Theological Chatbots


You’ve probably seen the viral video of the AI bots arguing with each other. Almost the first things the bots start to talk about is God and who made them. Next they begin to accuse each other of lying. The conversation was so strangely humanish that I had to interview the creators to see what was going on.

First, watch the short clip if you have not seen it:

The conversation between the bot and itself was recorded in the Cornell Creative Machines Lab, whose faculty is researching how to make helper bots. Two grad students, Jason Yosinski and Igor Labutov, and professor Hod Lipson are responsible for the experiment.

Jason and Igor told me how it came about:

“We’ve been trying to make robots that can help you find things. Maybe the robot can’t help you directly, but could find something else, maybe another robot, that can. So we thought about having one bot asking another bot for help. That got us thinking about having two chat bots talk to each other, one running on a laptop next to each other. We tried having the classic Eliza bot talk to itself but it quickly just got into a rut, repeating itself. There are a lot of other chatbots, but we heard good things about Cleverbot because its database is based on snippets that humans actually write and say. So we feed the output of one Cleverbot to the input of another. Then we feed the text log into Acapella, a free text-to-speach synthesizer. Then we animated the soundtrack using Living Actor Presenter. We don’t think we are the first to have two bots chat, but it seems we are the first to animate it.
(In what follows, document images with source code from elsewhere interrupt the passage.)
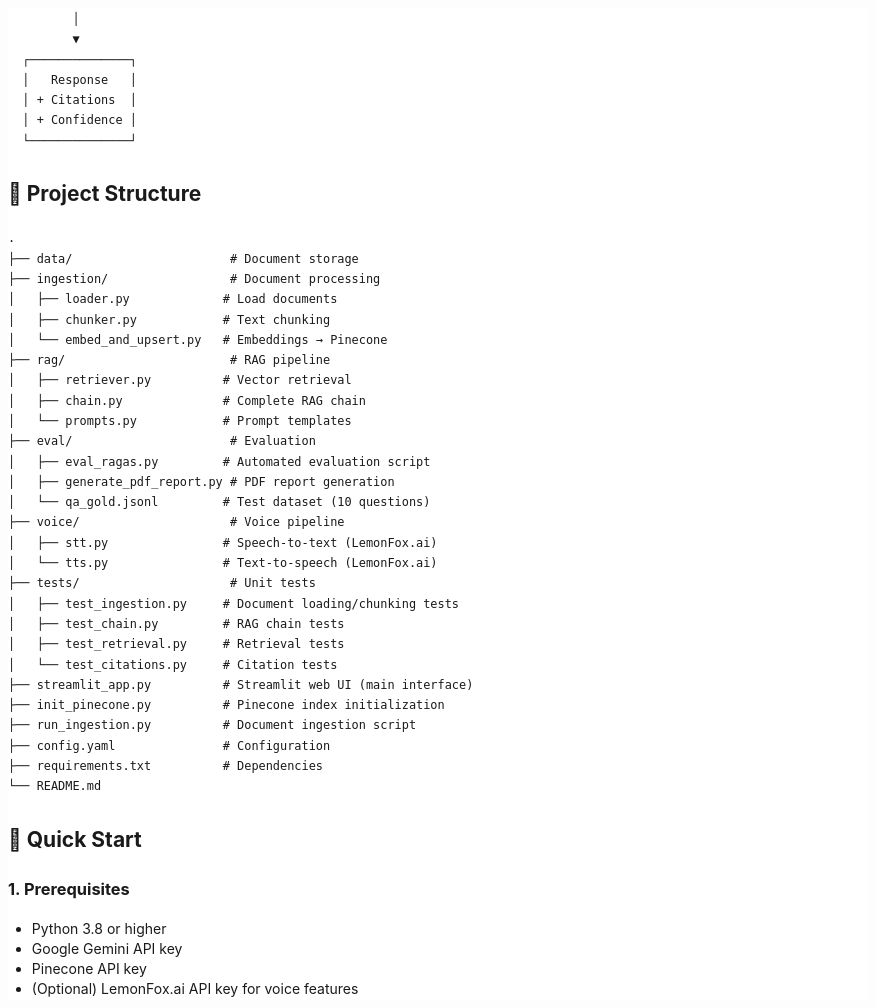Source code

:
 ```
         │
         ▼
  ┌──────────────┐
  │   Response   │
  │ + Citations  │
  │ + Confidence │
  └──────────────┘
```

## 📁 Project Structure

```
.
├── data/                      # Document storage
├── ingestion/                 # Document processing
│   ├── loader.py             # Load documents
│   ├── chunker.py            # Text chunking
│   └── embed_and_upsert.py   # Embeddings → Pinecone
├── rag/                       # RAG pipeline
│   ├── retriever.py          # Vector retrieval
│   ├── chain.py              # Complete RAG chain
│   └── prompts.py            # Prompt templates
├── eval/                      # Evaluation
│   ├── eval_ragas.py         # Automated evaluation script
│   ├── generate_pdf_report.py # PDF report generation
│   └── qa_gold.jsonl         # Test dataset (10 questions)
├── voice/                     # Voice pipeline
│   ├── stt.py                # Speech-to-text (LemonFox.ai)
│   └── tts.py                # Text-to-speech (LemonFox.ai)
├── tests/                     # Unit tests
│   ├── test_ingestion.py     # Document loading/chunking tests
│   ├── test_chain.py         # RAG chain tests
│   ├── test_retrieval.py     # Retrieval tests
│   └── test_citations.py     # Citation tests
├── streamlit_app.py          # Streamlit web UI (main interface)
├── init_pinecone.py          # Pinecone index initialization
├── run_ingestion.py          # Document ingestion script
├── config.yaml               # Configuration
├── requirements.txt          # Dependencies
└── README.md
```

## 🚀 Quick Start

### 1. Prerequisites

- Python 3.8 or higher
- Google Gemini API key
- Pinecone API key
- (Optional) LemonFox.ai API key for voice features
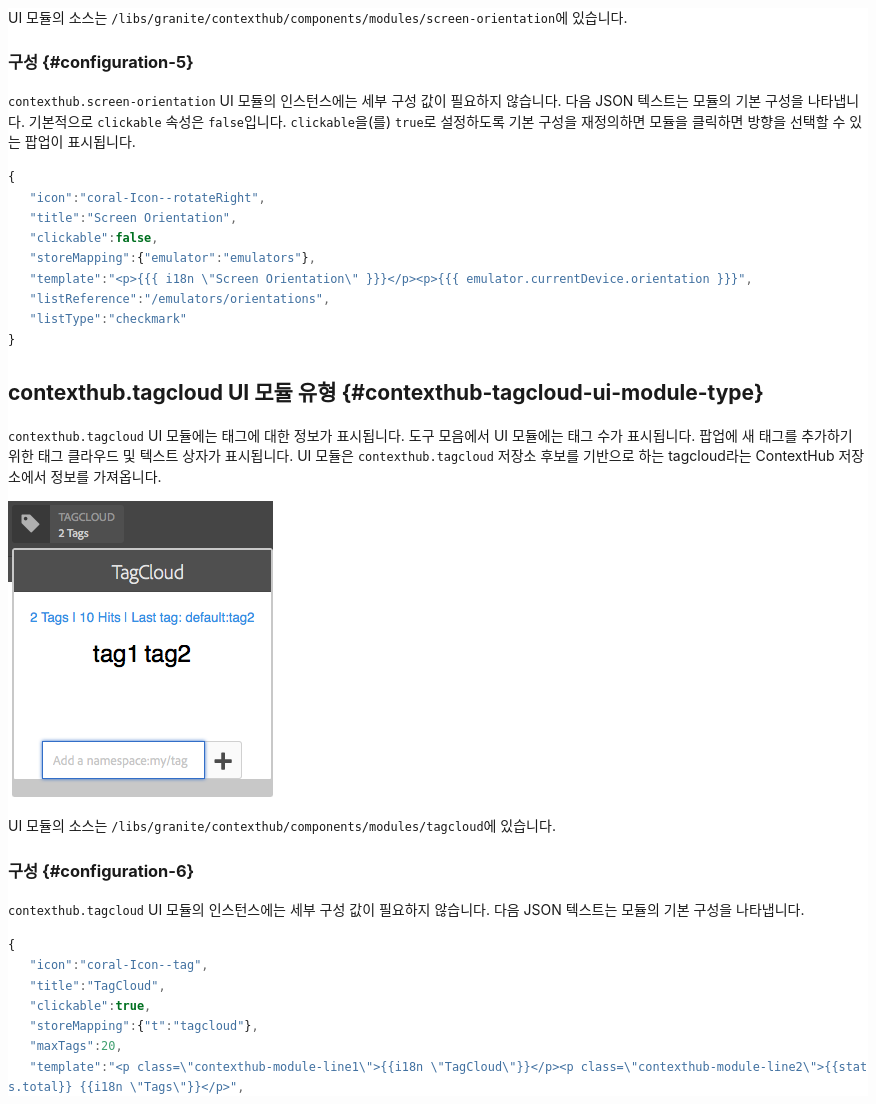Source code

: UI 모듈의 소스는 `/libs/granite/contexthub/components/modules/screen-orientation`에 있습니다.

### 구성 {#configuration-5}

`contexthub.screen-orientation` UI 모듈의 인스턴스에는 세부 구성 값이 필요하지 않습니다. 다음 JSON 텍스트는 모듈의 기본 구성을 나타냅니다. 기본적으로 `clickable` 속성은 `false`입니다. `clickable`을(를) `true`로 설정하도록 기본 구성을 재정의하면 모듈을 클릭하면 방향을 선택할 수 있는 팝업이 표시됩니다.

```javascript
{
   "icon":"coral-Icon--rotateRight",
   "title":"Screen Orientation",
   "clickable":false,
   "storeMapping":{"emulator":"emulators"},
   "template":"<p>{{{ i18n \"Screen Orientation\" }}}</p><p>{{{ emulator.currentDevice.orientation }}}",
   "listReference":"/emulators/orientations",
   "listType":"checkmark"
}
```

## contexthub.tagcloud UI 모듈 유형 {#contexthub-tagcloud-ui-module-type}

`contexthub.tagcloud` UI 모듈에는 태그에 대한 정보가 표시됩니다. 도구 모음에서 UI 모듈에는 태그 수가 표시됩니다. 팝업에 새 태그를 추가하기 위한 태그 클라우드 및 텍스트 상자가 표시됩니다. UI 모듈은 `contexthub.tagcloud` 저장소 후보를 기반으로 하는 tagcloud라는 ContextHub 저장소에서 정보를 가져옵니다.

![contexthub.tagcloud 모듈](assets/tagcloud-module.png)

UI 모듈의 소스는 `/libs/granite/contexthub/components/modules/tagcloud`에 있습니다.

### 구성 {#configuration-6}

`contexthub.tagcloud` UI 모듈의 인스턴스에는 세부 구성 값이 필요하지 않습니다. 다음 JSON 텍스트는 모듈의 기본 구성을 나타냅니다.

```javascript
{
   "icon":"coral-Icon--tag",
   "title":"TagCloud",
   "clickable":true,
   "storeMapping":{"t":"tagcloud"},
   "maxTags":20,
   "template":"<p class=\"contexthub-module-line1\">{{i18n \"TagCloud\"}}</p><p class=\"contexthub-module-line2\">{{stats.total}} {{i18n \"Tags\"}}</p>",
```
In retrospect that seems such an obvious thing to do.”

I asked them how long they had to run the conversation before they got the amazing dialog they animated.

“Actually, this conversation is the very first thing the duo created. In fact, we ran it longer but it never was quiet as good, not so varied, or strange. We got it going the very first time at 3am one morning, and we weren’t really prepared to start recording it, but luckily it automatically saved to a log, so we could retrieve this initial dialog. Our next step is to let run for a day or so and see what happens, see if certain topics recur. We have no idea what they will say.”

What about all the talk about God? And why are the bots so quick to call the other a liar?

“We think this is because the database of replies in Cleverbot is compiled from the questions and responses of human users, and apparently, humans will often accuse the bots of lying, or will query the bots about their origins, so when they start talking to each other, they mimic what humans say to them.”

Our bots ask theological questions because we do. So far, our bots are made in the image of their creators.